Tuesday, November 07, 2006

We’re recovering from a superb bonfire night firework party. We introduced our French friends and neighbours to a very English fête. Two of our neighbours couldn’t get their heads around the fact that we’d be outside all evening and so concerned was Paul, neighbour and pig farmer, that he arrived in his huge green John Deere tractor with several huge lumps of tree trunk and stumps to add to the two van loads of non-recyclable pallets that I’d collected from him earlier, to ensure that the bonfire burnt all night and kept everyone warm. With a huge barbeque made from half of an old water cylinder filled with bricks, borrowed from Thierry and Beccy, and our washing-machine fire (see photo above and blog of 2nd September) everyone kept adequately warm all evening.

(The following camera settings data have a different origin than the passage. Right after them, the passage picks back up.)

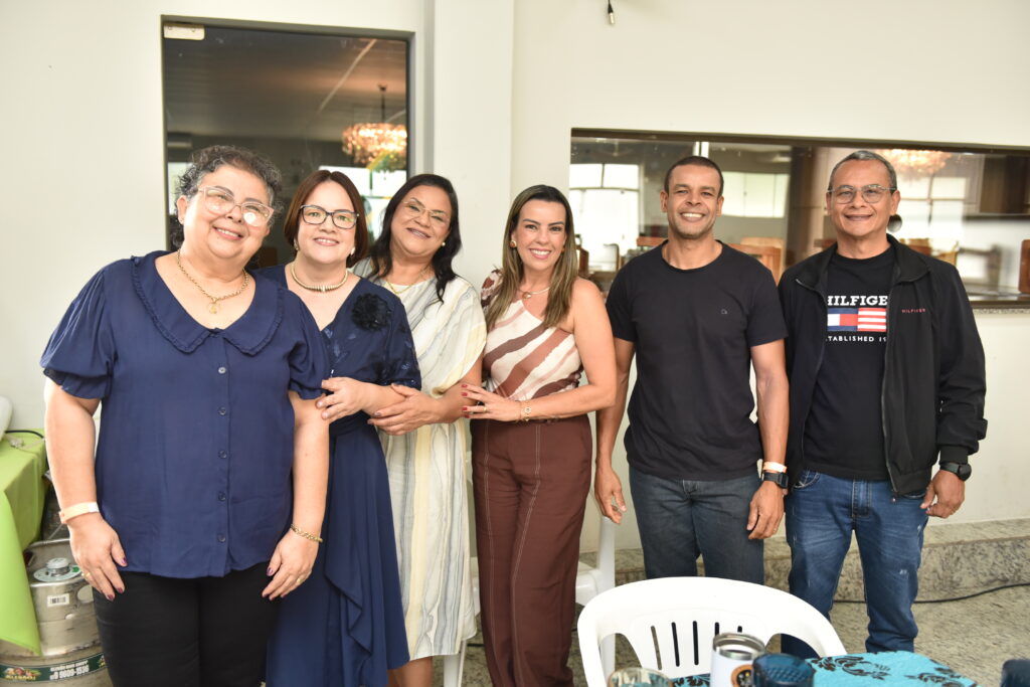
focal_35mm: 32
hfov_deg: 58.7
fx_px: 916
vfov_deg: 41.1
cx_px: 515
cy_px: 344
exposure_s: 1/125
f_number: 2.8
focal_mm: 32
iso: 1600
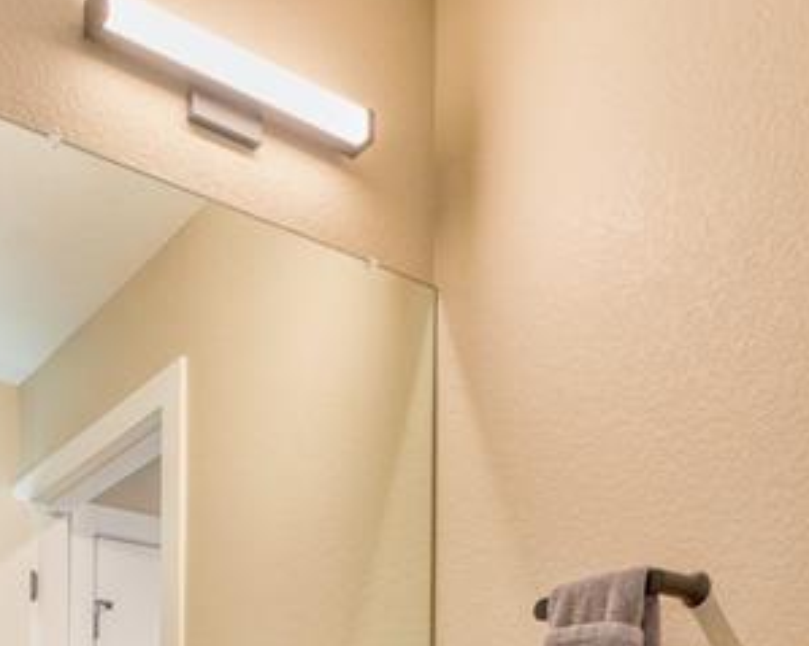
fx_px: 1077
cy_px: 900
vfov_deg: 26.6
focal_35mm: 45
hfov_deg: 39.9
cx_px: 189
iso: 1250
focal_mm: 14
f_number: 7.1
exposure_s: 1/8
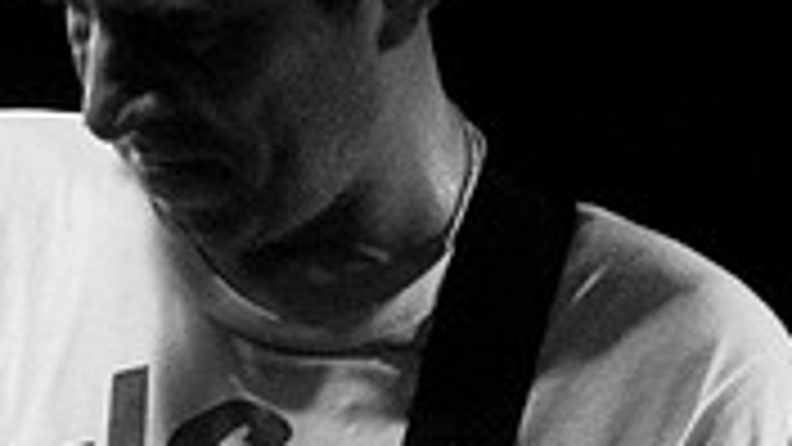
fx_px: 3795
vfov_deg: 6.6
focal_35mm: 181
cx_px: 729
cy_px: 662
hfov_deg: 11.8
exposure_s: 1/60
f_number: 2.8
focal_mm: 35
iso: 800
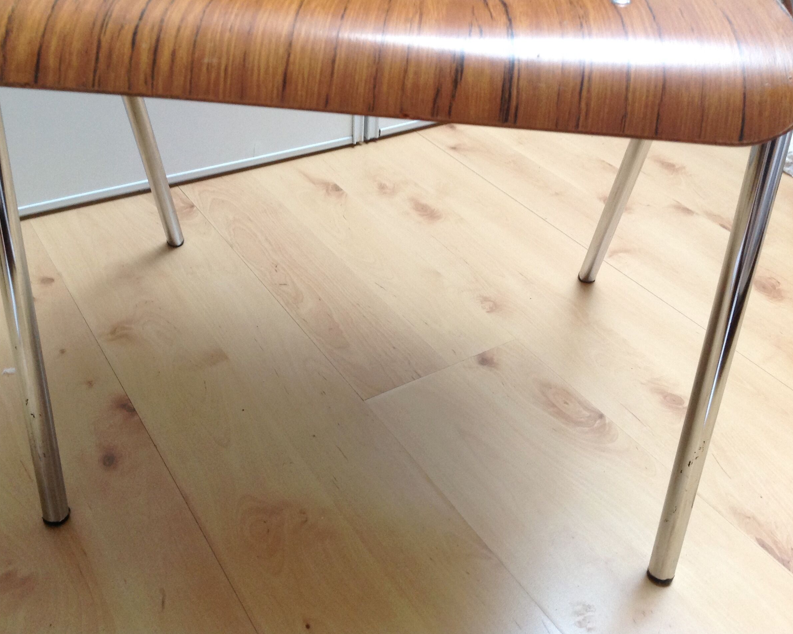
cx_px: 367
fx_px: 868
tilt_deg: -38.6
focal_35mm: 37
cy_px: 316
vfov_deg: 40.1
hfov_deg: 49.0
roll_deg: -2.7
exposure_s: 1/15
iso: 125
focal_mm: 4.28
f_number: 2.4
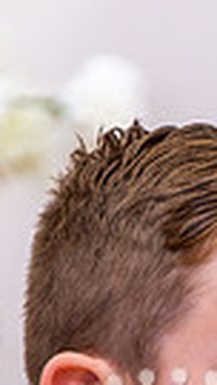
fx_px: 10693
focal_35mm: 1046
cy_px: 633
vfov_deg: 2.1
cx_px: 176
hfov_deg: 1.2
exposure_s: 1/60
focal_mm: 300
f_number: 5.6
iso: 2000
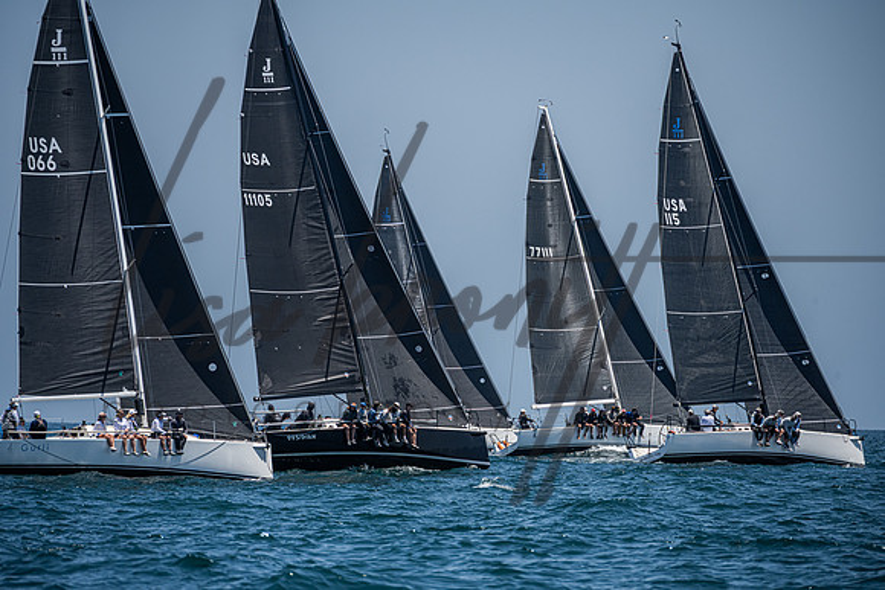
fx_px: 7622
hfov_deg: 6.6
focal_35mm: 310
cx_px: 442
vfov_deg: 4.4
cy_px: 295
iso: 400
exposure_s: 1/2000
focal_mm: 310
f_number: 8
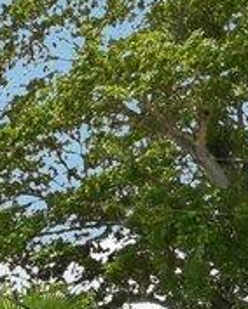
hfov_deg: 7.1
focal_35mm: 152
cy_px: 642
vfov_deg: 11.3
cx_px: -795
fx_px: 1392
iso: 800
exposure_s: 1/2000
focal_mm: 14
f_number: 8
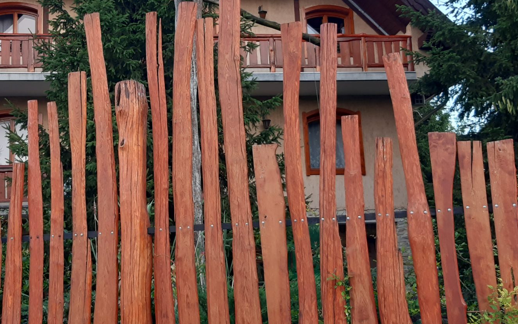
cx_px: 181
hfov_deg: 39.9
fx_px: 706
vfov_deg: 25.8
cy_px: 129
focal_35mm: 50
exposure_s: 1/100
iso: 64
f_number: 1.7
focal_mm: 3.92
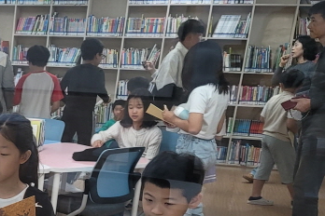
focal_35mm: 81
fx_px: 731
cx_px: -175
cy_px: 235
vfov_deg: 16.4
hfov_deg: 20.9
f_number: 1.8
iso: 100
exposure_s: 1/120
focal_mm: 7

We served mulled wine, then pumpkin soup prepared according to a Delia Smith recipe using a huge pumpkin grown by Andre, who was very proud both of the soup, which was very tasty, and the hollowed out and carved pumpkin on display (photo above). This was followed by spare ribs marinated and prepared to a Hugh Fearnley Whittingstall recipe and finally an apple and walnut tart with walnuts from Caroline and apples from Carole. Alan then helped me let off a good selection of fireworks. It’s perhaps a measure of how well we’ve integrated here since April that we had fifty guests.

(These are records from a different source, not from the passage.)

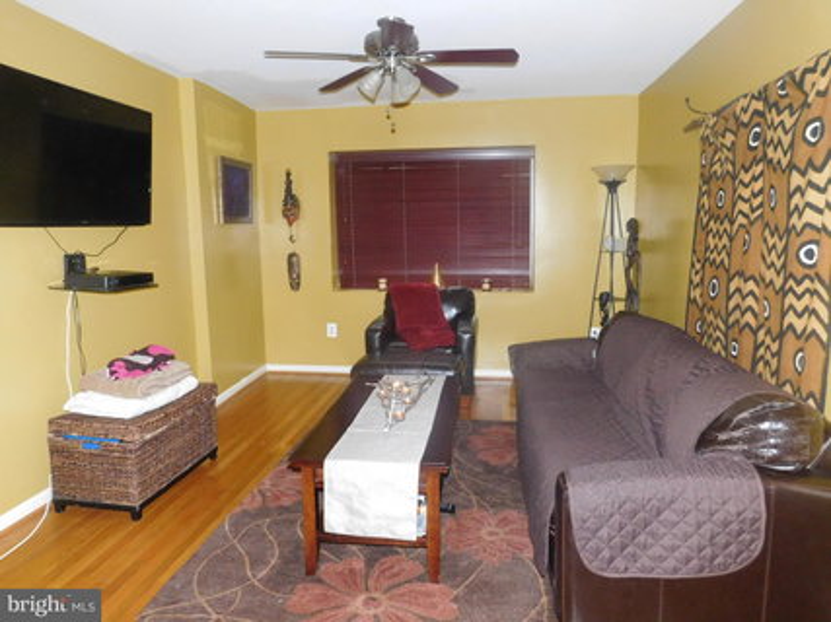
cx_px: 416
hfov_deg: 73.9
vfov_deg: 58.9
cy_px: 311
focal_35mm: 23
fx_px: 552
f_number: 3
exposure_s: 1/30
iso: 450
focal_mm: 4
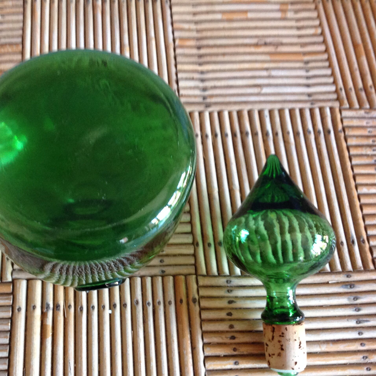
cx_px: 123
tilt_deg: -68.1
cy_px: 186
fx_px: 516
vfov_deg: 40.0
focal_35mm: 42
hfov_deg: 39.5
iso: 200
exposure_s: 1/15
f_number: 2.4
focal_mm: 4.28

It’s a lot different to my life in Brighton, which I enjoyed, but where I only spoke to the neighbours opposite and on either side, never had dinner with any of them and the relationship between the neighbours on one side and their neighbours on the other side developed into a battle over a loft extension and boundary that became so acrimonious it went to court and made the papers. We’ve changed country and moved from a lifetime living in towns and cities to the countryside, so I wouldn’t like to say which factors are at play. What I can say is that we have found a real community spirit here.

“Peoplecare” is one of the ethics of permaculture. On my permaculture design course run by Patrick and Cathy Whitefield, the “peoplecare” and “living in communities” sections were my least favourite bits, which is no reflection on the course but rather on me. I thought it all a bit too hippy and fluffy and wanted hard practical details on how to do permaculture. The living in a community is probably one of the most important things for us now and adds to our efforts to permaculture our lives immeasurably; I think, for example, that Annike, our 70–something neighbour who’s never heard of the term could’ve probably written the book, and it’s fun to see the expression on our neighbours faces when they look at some of our permaculture experiments, like the no-dig potatoes under a straw and cardboard mulch.